The FTC has consistently given these middlemen the benefit of the doubt, believing their mission of lowering drug prices is beneficial to consumers. The agency has cleared a series of mergers, saying in 2012 that there was strong competition.
Benefit managers have “done a very clever job of avoiding regulation,” said David Balto, a Washington antitrust lawyer who worked at the commission during the Clinton administration and is a vocal critic of benefit managers.

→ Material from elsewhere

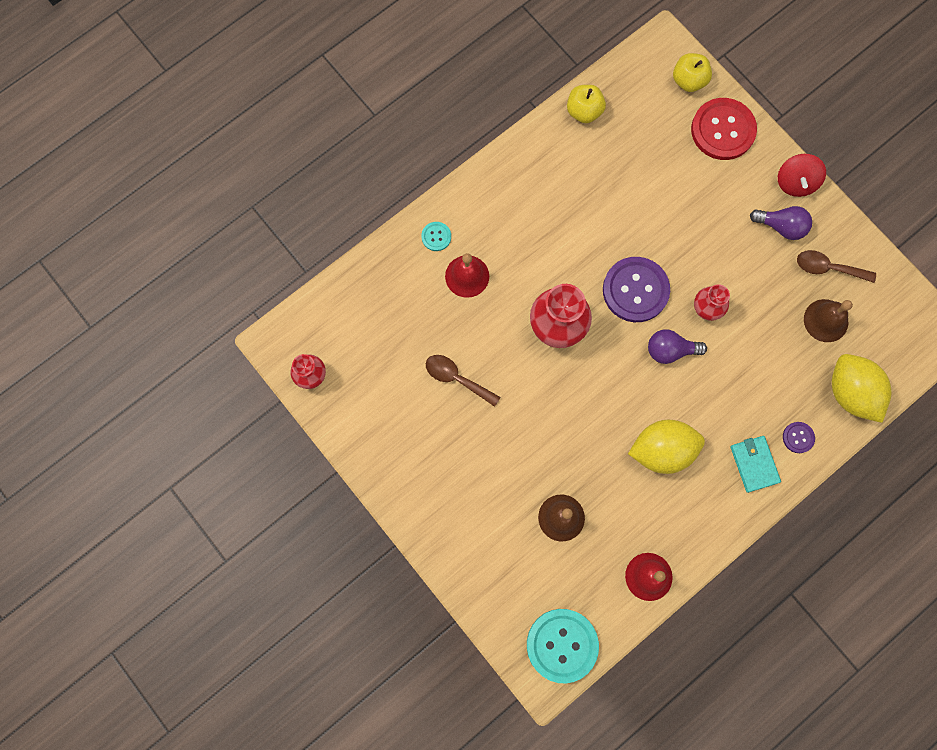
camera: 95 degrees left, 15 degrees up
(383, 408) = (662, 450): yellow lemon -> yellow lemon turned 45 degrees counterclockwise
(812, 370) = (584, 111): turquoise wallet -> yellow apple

Over the past decade, the three major benefit managers have steadily gained market share. By the end of 2018, each was part of the same company as a giant insurer. Critics said the corporate structure created an uneven playing field that squeezed out smaller competitors. The Trump and Biden administrations each grew more skeptical about whether patients were benefiting.
Under Ms. Khan, who became chairwoman in 2021, the FTC has made clear that it is looking closely at benefits managers and other large companies.
With a broader view of competition harm than her predecessors, Ms Khan has been aggressive in her fight against big companies across sectors, including technology, supermarkets and pharmaceuticals. Her efforts to block corporate mergers have generated mixed results and criticism that she is overstepping her powers.
In a statement Tuesday with her two fellow Democratic commissioners, Khan said the agency’s report reflected a groundswell of concern from patients and pharmacists about PBMs. “Given the stakes, understanding PBM practices is extremely urgent,” they wrote.